_Document_
We present criteria to determine when numerical integration of seismic data will incur operator aliasing. Although there are many ways to handle operator aliasing, they add expense to the computational task. This is especially true in three dimensions. A two-dimensional Kirchhoff migration example illustrates that the image zone of interest may not always require anti-aliasing and that considerable cost may be spared by not incorporating it.

In this paper we establish some rules of thumb as to when anti-aliasing is required in Kirchhoff migration. The same criteria are applicable to other processes such as DMO, velocity analysis, and wave-equation datuming.

There are many methods of handling operator aliasing. Gray  presented a method which involves low-pass filtering data traces with a variety of pass bands and then selecting input data from these sets of traces so that operator aliasing does not occur. Spatial trace interpolation is another method of dealing with the operator aliasing problem (). A draw back of the latter two methods is increased data volumes. Methods which limit the dip or aperture of the operator reduce aliasing without increasing the data volume, but at the expense of losing high-angle and wide-aperture information. An attractive and computationally efficient method of handling operator aliasing has been implemented by Claerbout . His dip-dependant triangular weighting method does not require multiple copies of the data to be kept in memory since the weights are generated and applied quickly on-the-fly.

Claerbout's triangular weighting method has been demonstrated to be efficient for 2-D (, ) and 3-D (, ) Kirchhoff time and depth migration. It has also been successfully adapted to DMO and wave-equation datuming operators (, ). Even though the triangular weighting method is very efficient, it still involves an extra computational cost. When the anti-aliased algorithm is implemented on the Connection Machine in FORTRAN 90, calls to an indirect addressing subroutine are required to extract data points from individual traces for summing into output locations. These calls turn out to be a bottleneck. In order to perform an anti-aliased migration with linear interpolation, six calls to the indirect addressing subroutine are required for each input trace location. For a 3-D migration, the indirect addressing is substantial.

_Written problem_
Copy the text on operator aliasing again, beginning at the words "We present criteria" and stopping after "not incorporating it.", and substitute "spatial aliasing" for "operator aliasing" throughout.

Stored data
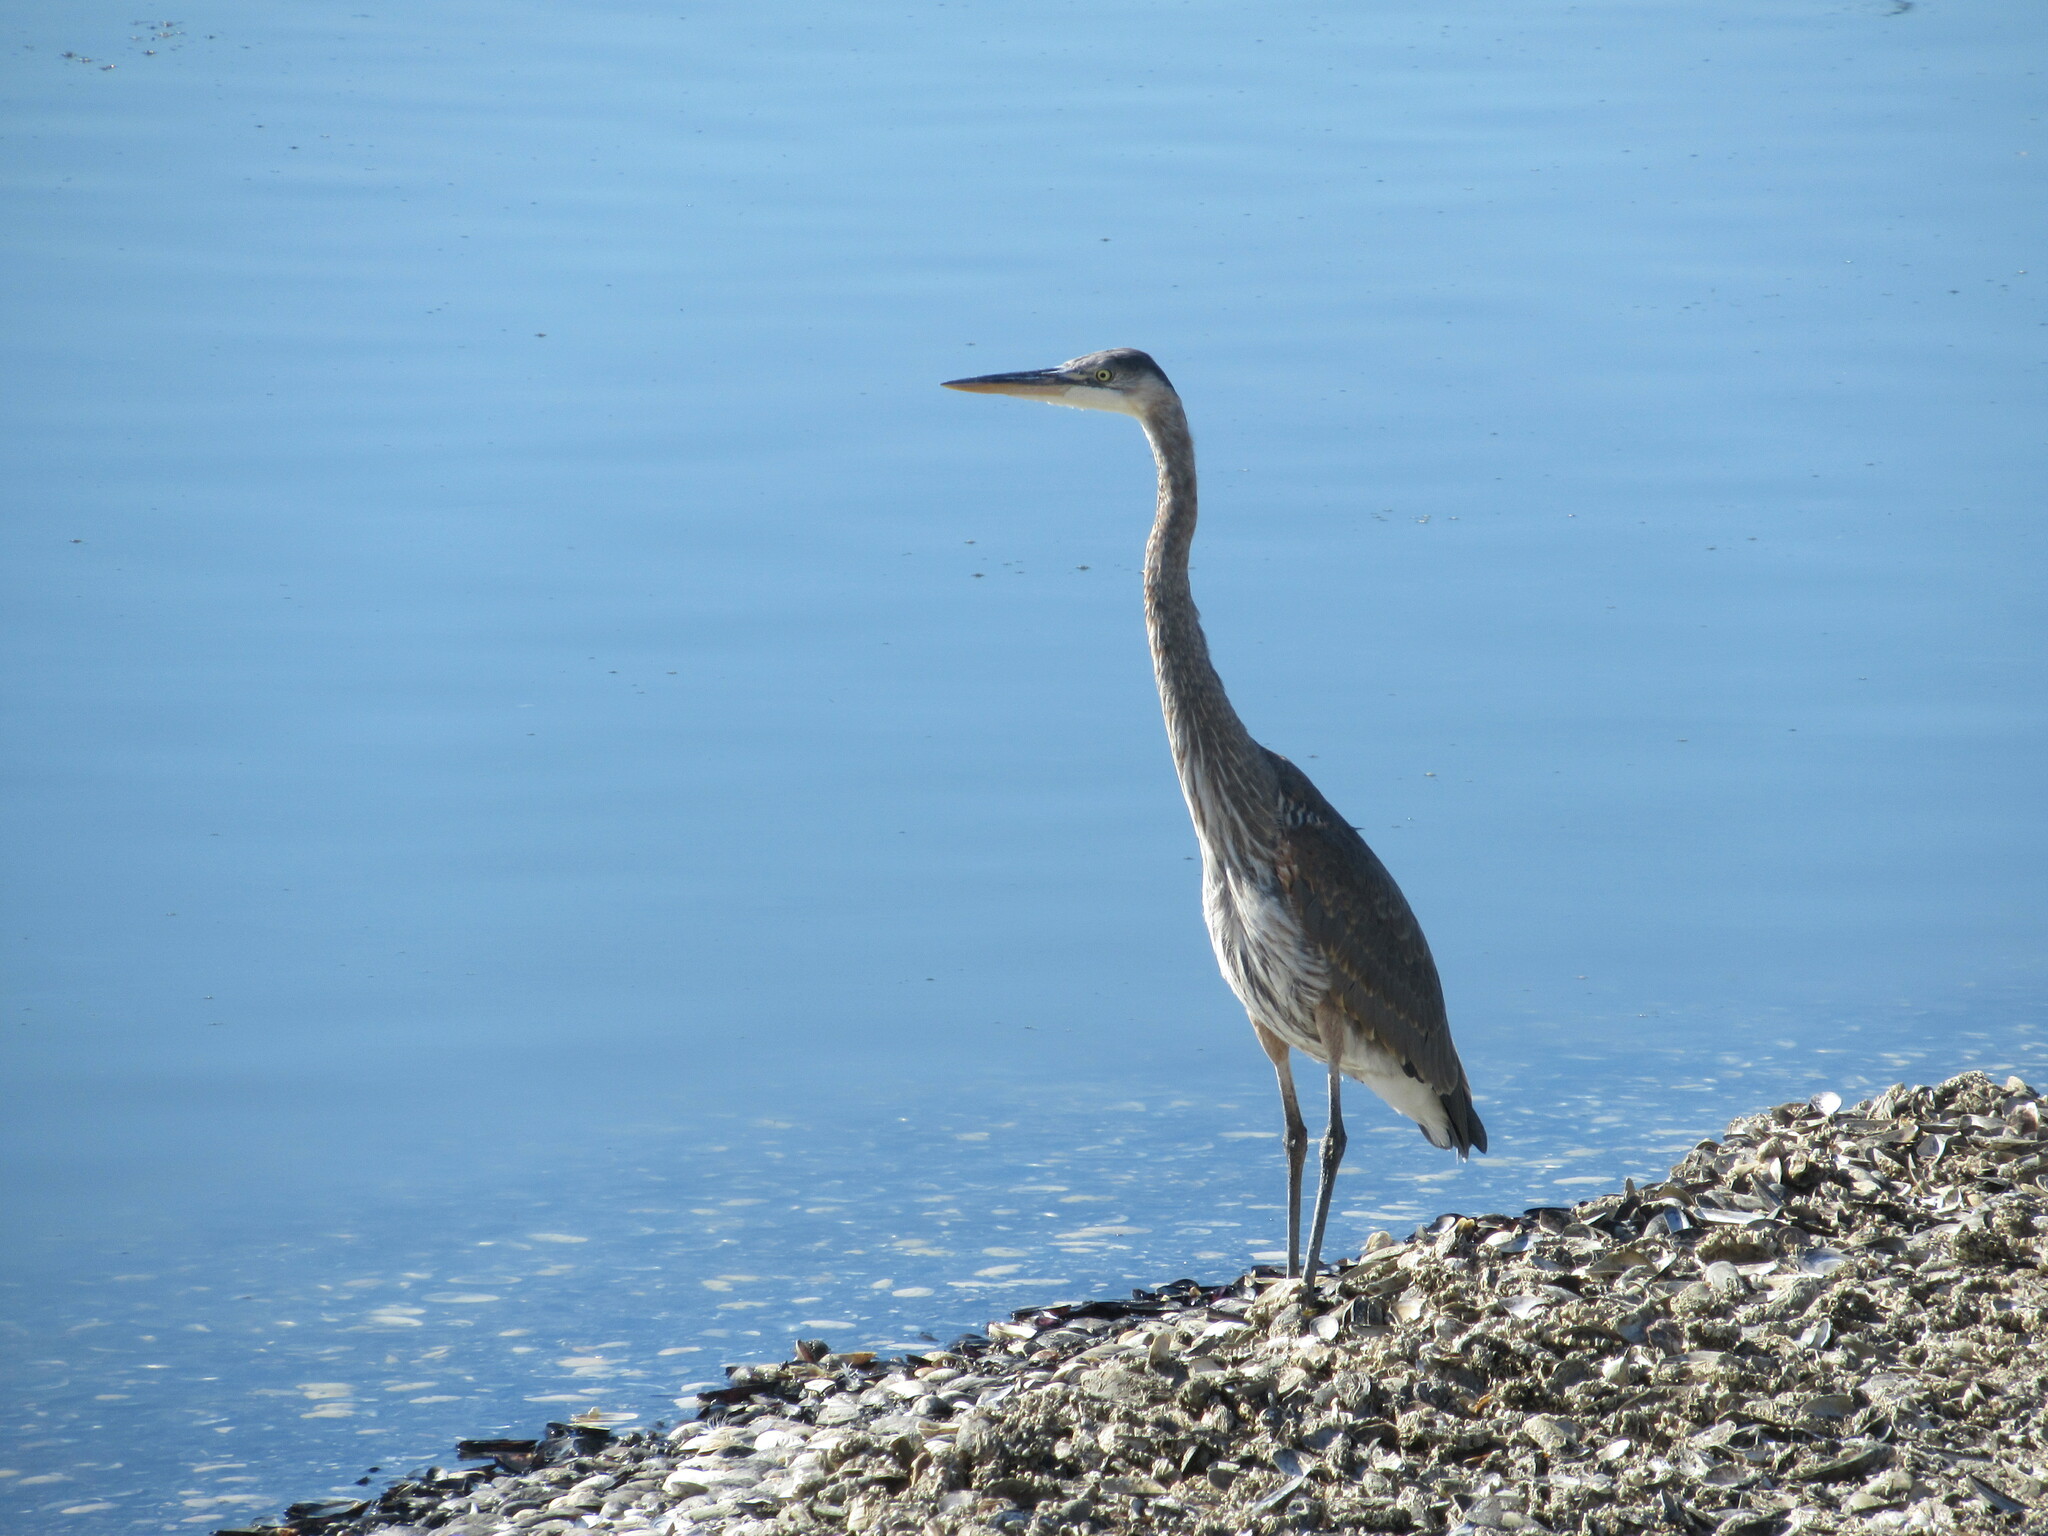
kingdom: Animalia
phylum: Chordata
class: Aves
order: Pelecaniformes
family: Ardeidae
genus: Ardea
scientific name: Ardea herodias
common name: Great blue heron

_Response to this exercise_
We present criteria to determine when numerical integration of seismic data will incur spatial aliasing. Although there are many ways to handle spatial aliasing, they add expense to the computational task. This is especially true in three dimensions. A two-dimensional Kirchhoff migration example illustrates that the image zone of interest may not always require anti-aliasing and that considerable cost may be spared by not incorporating it.